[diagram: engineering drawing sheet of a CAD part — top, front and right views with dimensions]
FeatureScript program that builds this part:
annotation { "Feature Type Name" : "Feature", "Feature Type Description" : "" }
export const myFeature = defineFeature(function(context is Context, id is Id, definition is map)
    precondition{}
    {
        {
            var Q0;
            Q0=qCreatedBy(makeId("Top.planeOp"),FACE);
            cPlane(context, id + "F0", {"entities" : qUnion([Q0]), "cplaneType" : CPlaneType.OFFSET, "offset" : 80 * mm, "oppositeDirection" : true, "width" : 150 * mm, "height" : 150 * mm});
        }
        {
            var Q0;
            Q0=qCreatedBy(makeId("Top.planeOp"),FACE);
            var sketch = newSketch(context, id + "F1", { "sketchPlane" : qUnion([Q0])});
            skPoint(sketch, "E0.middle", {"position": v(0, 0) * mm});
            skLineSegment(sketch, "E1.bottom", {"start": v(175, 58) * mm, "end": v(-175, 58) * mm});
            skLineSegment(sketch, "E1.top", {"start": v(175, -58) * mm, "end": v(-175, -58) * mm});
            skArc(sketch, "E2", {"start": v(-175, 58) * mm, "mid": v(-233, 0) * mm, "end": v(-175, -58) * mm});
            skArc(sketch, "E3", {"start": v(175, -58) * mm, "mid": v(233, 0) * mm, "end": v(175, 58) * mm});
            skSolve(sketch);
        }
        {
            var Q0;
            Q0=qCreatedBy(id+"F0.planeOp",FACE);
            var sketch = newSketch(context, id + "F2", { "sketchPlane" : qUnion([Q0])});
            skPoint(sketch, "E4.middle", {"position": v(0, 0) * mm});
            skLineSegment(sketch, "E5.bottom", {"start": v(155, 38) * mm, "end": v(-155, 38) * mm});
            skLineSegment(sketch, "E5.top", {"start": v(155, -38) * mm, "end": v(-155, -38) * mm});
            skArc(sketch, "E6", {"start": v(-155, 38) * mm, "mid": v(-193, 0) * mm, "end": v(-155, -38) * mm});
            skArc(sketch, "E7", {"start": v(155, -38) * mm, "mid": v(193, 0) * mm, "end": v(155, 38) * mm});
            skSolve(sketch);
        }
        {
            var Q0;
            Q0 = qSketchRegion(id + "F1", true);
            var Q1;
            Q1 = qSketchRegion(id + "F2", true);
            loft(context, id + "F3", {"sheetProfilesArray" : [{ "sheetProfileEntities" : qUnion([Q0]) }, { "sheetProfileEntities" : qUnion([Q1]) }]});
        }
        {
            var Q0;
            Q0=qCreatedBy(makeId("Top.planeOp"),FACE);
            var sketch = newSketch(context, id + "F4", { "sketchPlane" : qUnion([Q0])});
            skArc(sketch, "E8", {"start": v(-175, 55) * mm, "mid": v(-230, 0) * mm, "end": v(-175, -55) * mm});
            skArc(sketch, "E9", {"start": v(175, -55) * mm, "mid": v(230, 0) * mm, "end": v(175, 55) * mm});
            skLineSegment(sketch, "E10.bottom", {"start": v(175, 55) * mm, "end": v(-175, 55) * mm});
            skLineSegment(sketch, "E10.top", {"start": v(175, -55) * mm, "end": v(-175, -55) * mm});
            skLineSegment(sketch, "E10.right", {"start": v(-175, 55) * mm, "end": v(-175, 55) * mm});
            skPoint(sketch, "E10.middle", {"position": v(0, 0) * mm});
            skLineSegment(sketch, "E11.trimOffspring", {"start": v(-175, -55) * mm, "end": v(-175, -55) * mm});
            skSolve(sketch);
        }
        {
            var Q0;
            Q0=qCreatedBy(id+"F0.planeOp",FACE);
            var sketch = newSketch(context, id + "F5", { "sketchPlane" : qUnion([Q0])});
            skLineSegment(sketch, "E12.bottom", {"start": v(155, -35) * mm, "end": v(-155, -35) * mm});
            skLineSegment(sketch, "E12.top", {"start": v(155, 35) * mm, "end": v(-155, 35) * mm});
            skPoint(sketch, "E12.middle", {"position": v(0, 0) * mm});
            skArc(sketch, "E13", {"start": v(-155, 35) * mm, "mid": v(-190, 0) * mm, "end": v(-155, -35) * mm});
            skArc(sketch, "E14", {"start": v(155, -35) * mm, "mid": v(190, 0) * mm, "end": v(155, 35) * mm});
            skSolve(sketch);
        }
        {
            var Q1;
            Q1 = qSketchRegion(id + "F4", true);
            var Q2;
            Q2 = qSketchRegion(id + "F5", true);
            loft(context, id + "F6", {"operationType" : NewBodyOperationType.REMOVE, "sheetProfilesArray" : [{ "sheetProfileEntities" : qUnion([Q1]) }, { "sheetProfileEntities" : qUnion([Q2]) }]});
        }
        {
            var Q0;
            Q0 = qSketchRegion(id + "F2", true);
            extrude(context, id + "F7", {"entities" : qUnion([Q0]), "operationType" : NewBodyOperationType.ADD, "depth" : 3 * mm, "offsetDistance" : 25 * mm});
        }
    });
——
__SET EXERCISE__:
Update the listing above by putting "roundedSlotLoft" wherever "myFeature" appears. Keep every other part of it the same.

__FINAL RESULT__:
[diagram: engineering drawing sheet of a CAD part — top, front and right views with dimensions]
FeatureScript program that builds this part:
annotation { "Feature Type Name" : "Feature", "Feature Type Description" : "" }
export const roundedSlotLoft = defineFeature(function(context is Context, id is Id, definition is map)
    precondition{}
    {
        {
            var Q0;
            Q0=qCreatedBy(makeId("Top.planeOp"),FACE);
            cPlane(context, id + "F0", {"entities" : qUnion([Q0]), "cplaneType" : CPlaneType.OFFSET, "offset" : 80 * mm, "oppositeDirection" : true, "width" : 150 * mm, "height" : 150 * mm});
        }
        {
            var Q0;
            Q0=qCreatedBy(makeId("Top.planeOp"),FACE);
            var sketch = newSketch(context, id + "F1", { "sketchPlane" : qUnion([Q0])});
            skPoint(sketch, "E0.middle", {"position": v(0, 0) * mm});
            skLineSegment(sketch, "E1.bottom", {"start": v(175, 58) * mm, "end": v(-175, 58) * mm});
            skLineSegment(sketch, "E1.top", {"start": v(175, -58) * mm, "end": v(-175, -58) * mm});
            skArc(sketch, "E2", {"start": v(-175, 58) * mm, "mid": v(-233, 0) * mm, "end": v(-175, -58) * mm});
            skArc(sketch, "E3", {"start": v(175, -58) * mm, "mid": v(233, 0) * mm, "end": v(175, 58) * mm});
            skSolve(sketch);
        }
        {
            var Q0;
            Q0=qCreatedBy(id+"F0.planeOp",FACE);
            var sketch = newSketch(context, id + "F2", { "sketchPlane" : qUnion([Q0])});
            skPoint(sketch, "E4.middle", {"position": v(0, 0) * mm});
            skLineSegment(sketch, "E5.bottom", {"start": v(155, 38) * mm, "end": v(-155, 38) * mm});
            skLineSegment(sketch, "E5.top", {"start": v(155, -38) * mm, "end": v(-155, -38) * mm});
            skArc(sketch, "E6", {"start": v(-155, 38) * mm, "mid": v(-193, 0) * mm, "end": v(-155, -38) * mm});
            skArc(sketch, "E7", {"start": v(155, -38) * mm, "mid": v(193, 0) * mm, "end": v(155, 38) * mm});
            skSolve(sketch);
        }
        {
            var Q0;
            Q0 = qSketchRegion(id + "F1", true);
            var Q1;
            Q1 = qSketchRegion(id + "F2", true);
            loft(context, id + "F3", {"sheetProfilesArray" : [{ "sheetProfileEntities" : qUnion([Q0]) }, { "sheetProfileEntities" : qUnion([Q1]) }]});
        }
        {
            var Q0;
            Q0=qCreatedBy(makeId("Top.planeOp"),FACE);
            var sketch = newSketch(context, id + "F4", { "sketchPlane" : qUnion([Q0])});
            skArc(sketch, "E8", {"start": v(-175, 55) * mm, "mid": v(-230, 0) * mm, "end": v(-175, -55) * mm});
            skArc(sketch, "E9", {"start": v(175, -55) * mm, "mid": v(230, 0) * mm, "end": v(175, 55) * mm});
            skLineSegment(sketch, "E10.bottom", {"start": v(175, 55) * mm, "end": v(-175, 55) * mm});
            skLineSegment(sketch, "E10.top", {"start": v(175, -55) * mm, "end": v(-175, -55) * mm});
            skLineSegment(sketch, "E10.right", {"start": v(-175, 55) * mm, "end": v(-175, 55) * mm});
            skPoint(sketch, "E10.middle", {"position": v(0, 0) * mm});
            skLineSegment(sketch, "E11.trimOffspring", {"start": v(-175, -55) * mm, "end": v(-175, -55) * mm});
            skSolve(sketch);
        }
        {
            var Q0;
            Q0=qCreatedBy(id+"F0.planeOp",FACE);
            var sketch = newSketch(context, id + "F5", { "sketchPlane" : qUnion([Q0])});
            skLineSegment(sketch, "E12.bottom", {"start": v(155, -35) * mm, "end": v(-155, -35) * mm});
            skLineSegment(sketch, "E12.top", {"start": v(155, 35) * mm, "end": v(-155, 35) * mm});
            skPoint(sketch, "E12.middle", {"position": v(0, 0) * mm});
            skArc(sketch, "E13", {"start": v(-155, 35) * mm, "mid": v(-190, 0) * mm, "end": v(-155, -35) * mm});
            skArc(sketch, "E14", {"start": v(155, -35) * mm, "mid": v(190, 0) * mm, "end": v(155, 35) * mm});
            skSolve(sketch);
        }
        {
            var Q1;
            Q1 = qSketchRegion(id + "F4", true);
            var Q2;
            Q2 = qSketchRegion(id + "F5", true);
            loft(context, id + "F6", {"operationType" : NewBodyOperationType.REMOVE, "sheetProfilesArray" : [{ "sheetProfileEntities" : qUnion([Q1]) }, { "sheetProfileEntities" : qUnion([Q2]) }]});
        }
        {
            var Q0;
            Q0 = qSketchRegion(id + "F2", true);
            extrude(context, id + "F7", {"entities" : qUnion([Q0]), "operationType" : NewBodyOperationType.ADD, "depth" : 3 * mm, "offsetDistance" : 25 * mm});
        }
    });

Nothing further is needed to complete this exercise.